9

Dear StackOverflowers,

I got a simple piece of code which I am compiling on Microsoft Visual Studio C++ 2012:

int add(int x, int y)
{
    return x + y;
}

typedef int (*func_t)(int, int);

class A
{
public:
    const static func_t FP;
};

const func_t A::FP = &add;

int main()
{
 int x = 3;
 int y = 2;
 int z = A::FP(x, y);
 return 0;
}

The compiler generates the following code:

int main()
{
000000013FBA2430  sub         rsp,28h  
int x = 3;
int y = 2;
int z = A::FP(x, y);
000000013FBA2434  mov         edx,2  
000000013FBA2439  lea         ecx,[rdx+1]  
000000013FBA243C  call        qword ptr [A::FP (013FBA45C0h)]  
return 0;
000000013FBA2442  xor         eax,eax
}

I compiled this on the 'Full optimisation' (/Obx flag) and 'Any Suitable' for Inline function Expansion. (/Ob2 flag)

I was wondering why the compiler doesn't inline this call expecially since it's const. Does any of you have an idea why it is not inlined and if it's possible to make the compiler inline it?

Christian

EDIT: I am running some tests now and MSVC fails to inline the function pointers too when:

-I move the const pointer out of the class and make it global.

-I move the const pointer out of the class and make it local in main.

-I make the pointer non-const and move it in locally.

-When I make the return type void and giving it no parameters

I kind start believing Microsoft Visual Studio cannot inline function pointers at all...

• Your tasks:
1 – Answer these questions about the post:
(a) Which compiler is the code compiled on?
(b) Which flag corresponds to 'Any Suitable' for Inline function Expansion?
(c) In the edit, what return type is the function given when it takes no parameters?
2 – From the post, pull out the passage starting at "EDIT: I am running" and ending at "pointers at all...", word for word.

• Information provided:
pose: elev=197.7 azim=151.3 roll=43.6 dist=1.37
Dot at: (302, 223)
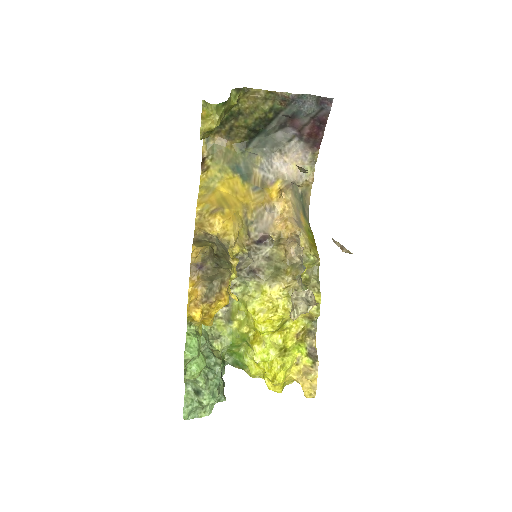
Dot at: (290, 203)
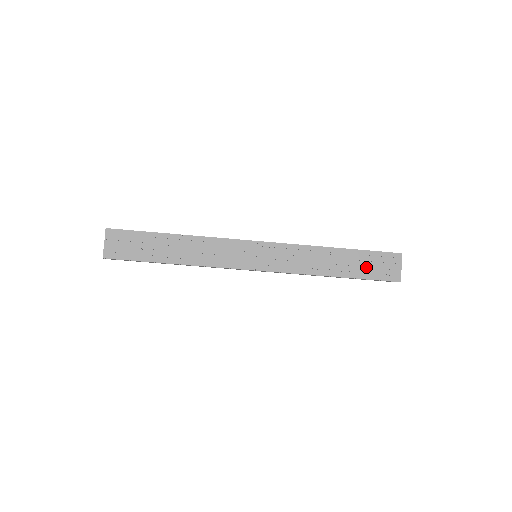
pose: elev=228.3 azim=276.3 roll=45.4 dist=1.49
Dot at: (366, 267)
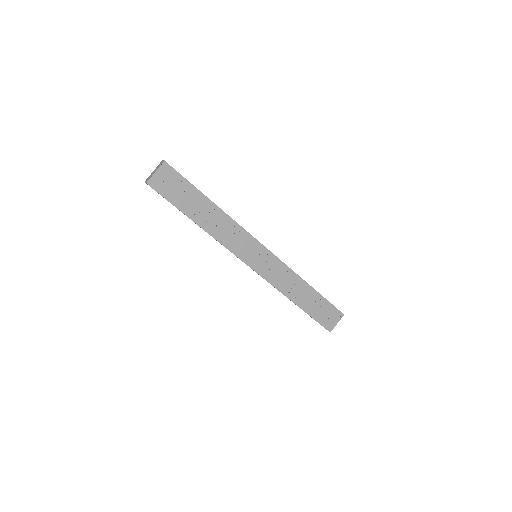
Dot at: (318, 310)
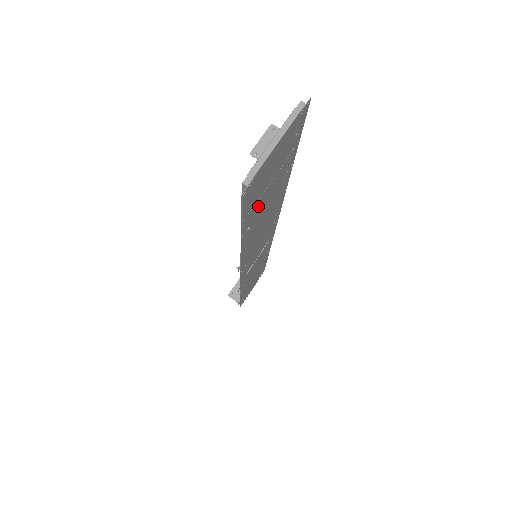
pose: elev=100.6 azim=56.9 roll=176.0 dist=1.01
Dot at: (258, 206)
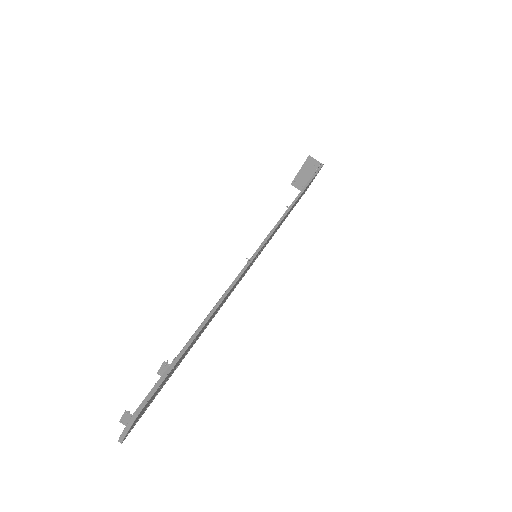
Dot at: (171, 373)
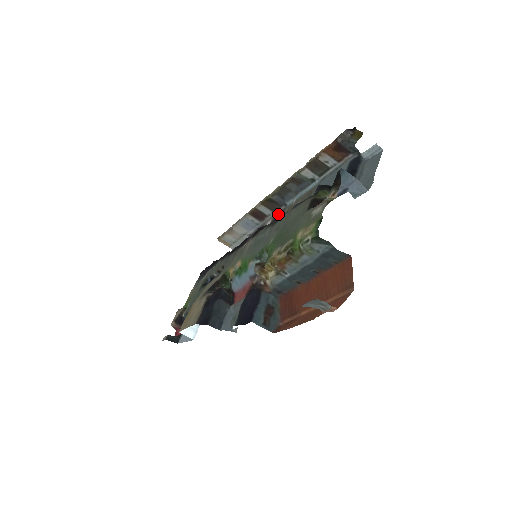
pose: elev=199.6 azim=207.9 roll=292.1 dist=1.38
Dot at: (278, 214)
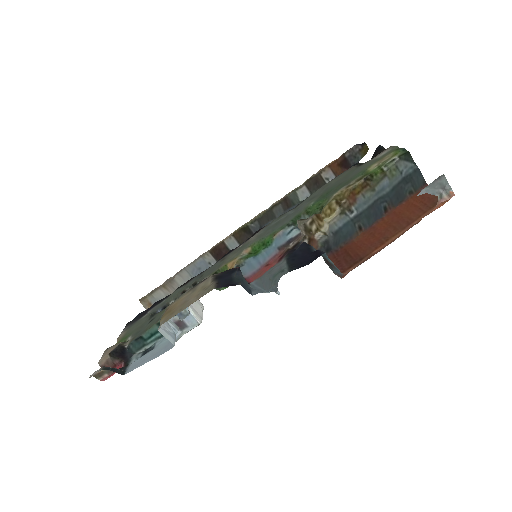
Dot at: occluded
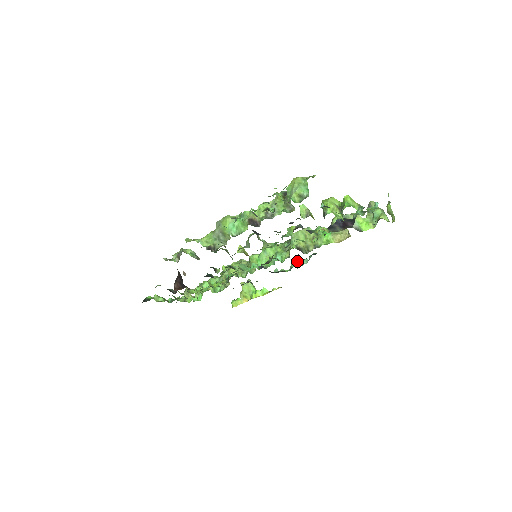
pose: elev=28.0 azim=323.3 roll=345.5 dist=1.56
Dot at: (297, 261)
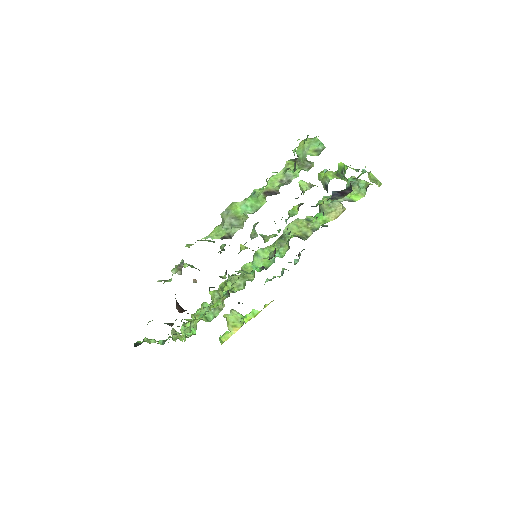
Dot at: (288, 262)
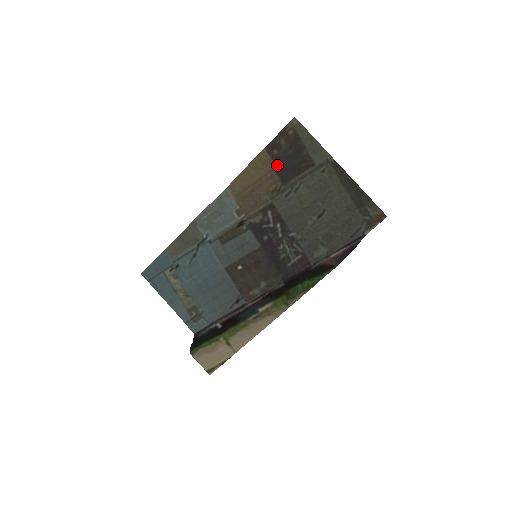
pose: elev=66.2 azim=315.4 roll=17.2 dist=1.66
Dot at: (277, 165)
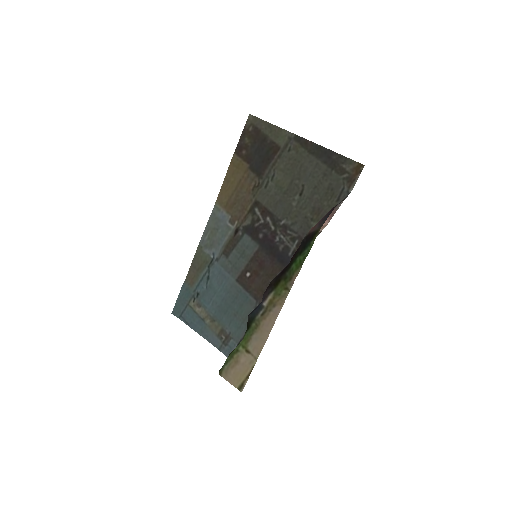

• Solutions for each task:
1 –
(a) Microsoft Visual Studio C++ 2012
(b) /Ob2
(c) void

2 –
EDIT: I am running some tests now and MSVC fails to inline the function pointers too when:

-I move the const pointer out of the class and make it global.

-I move the const pointer out of the class and make it local in main.

-I make the pointer non-const and move it in locally.

-When I make the return type void and giving it no parameters

I kind start believing Microsoft Visual Studio cannot inline function pointers at all...